To do:
From the first line of the entries below to the line with "# Uncertain evidence from baseline model", give each line again exactly.

━━ Data shown ━━

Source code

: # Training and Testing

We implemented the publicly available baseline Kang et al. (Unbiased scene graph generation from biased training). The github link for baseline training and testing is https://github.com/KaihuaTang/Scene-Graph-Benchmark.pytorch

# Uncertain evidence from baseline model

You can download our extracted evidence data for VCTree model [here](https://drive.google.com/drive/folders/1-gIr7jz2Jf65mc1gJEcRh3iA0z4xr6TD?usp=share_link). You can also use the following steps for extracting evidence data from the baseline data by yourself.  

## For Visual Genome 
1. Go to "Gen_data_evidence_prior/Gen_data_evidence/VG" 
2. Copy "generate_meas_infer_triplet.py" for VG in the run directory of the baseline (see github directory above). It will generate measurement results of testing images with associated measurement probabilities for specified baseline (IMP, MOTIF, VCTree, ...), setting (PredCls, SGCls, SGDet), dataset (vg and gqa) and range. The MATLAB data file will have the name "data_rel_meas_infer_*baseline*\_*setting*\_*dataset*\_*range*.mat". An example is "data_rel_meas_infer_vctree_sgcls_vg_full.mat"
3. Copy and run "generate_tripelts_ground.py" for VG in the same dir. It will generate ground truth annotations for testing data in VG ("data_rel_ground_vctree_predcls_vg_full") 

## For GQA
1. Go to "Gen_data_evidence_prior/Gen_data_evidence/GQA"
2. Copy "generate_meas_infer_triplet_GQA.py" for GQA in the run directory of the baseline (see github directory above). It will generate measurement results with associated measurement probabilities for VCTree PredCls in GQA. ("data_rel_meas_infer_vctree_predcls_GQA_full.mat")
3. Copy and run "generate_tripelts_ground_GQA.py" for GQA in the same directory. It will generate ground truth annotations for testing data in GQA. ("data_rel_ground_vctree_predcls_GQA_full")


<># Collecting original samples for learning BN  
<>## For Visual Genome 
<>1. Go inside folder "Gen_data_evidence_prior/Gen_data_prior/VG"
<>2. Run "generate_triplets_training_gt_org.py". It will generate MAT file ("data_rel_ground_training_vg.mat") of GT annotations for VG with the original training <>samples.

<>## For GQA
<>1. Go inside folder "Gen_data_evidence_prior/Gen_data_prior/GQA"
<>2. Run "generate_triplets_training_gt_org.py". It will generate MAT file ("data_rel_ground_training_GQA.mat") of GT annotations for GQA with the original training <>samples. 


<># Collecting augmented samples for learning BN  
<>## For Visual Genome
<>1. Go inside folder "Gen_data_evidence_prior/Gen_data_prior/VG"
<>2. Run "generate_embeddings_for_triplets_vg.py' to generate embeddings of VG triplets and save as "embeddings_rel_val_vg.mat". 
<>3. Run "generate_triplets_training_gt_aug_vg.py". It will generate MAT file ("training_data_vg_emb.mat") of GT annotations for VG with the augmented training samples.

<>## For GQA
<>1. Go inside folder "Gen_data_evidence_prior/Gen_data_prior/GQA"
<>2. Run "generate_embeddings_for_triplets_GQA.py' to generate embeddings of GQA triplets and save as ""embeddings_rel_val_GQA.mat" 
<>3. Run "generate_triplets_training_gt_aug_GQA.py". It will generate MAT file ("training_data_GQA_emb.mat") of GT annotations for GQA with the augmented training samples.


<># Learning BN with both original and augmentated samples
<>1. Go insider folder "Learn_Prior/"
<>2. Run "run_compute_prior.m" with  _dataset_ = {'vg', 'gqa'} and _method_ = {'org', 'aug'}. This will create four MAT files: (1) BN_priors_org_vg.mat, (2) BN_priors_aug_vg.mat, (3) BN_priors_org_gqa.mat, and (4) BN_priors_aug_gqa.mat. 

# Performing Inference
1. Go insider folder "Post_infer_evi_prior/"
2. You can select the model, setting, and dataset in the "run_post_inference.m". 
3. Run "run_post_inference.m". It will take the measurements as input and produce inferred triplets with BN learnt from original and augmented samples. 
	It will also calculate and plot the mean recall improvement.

━━━

Answer for the task:
Source code

: # Training and Testing

We implemented the publicly available baseline Kang et al. (Unbiased scene graph generation from biased training). The github link for baseline training and testing is https://github.com/KaihuaTang/Scene-Graph-Benchmark.pytorch

# Uncertain evidence from baseline model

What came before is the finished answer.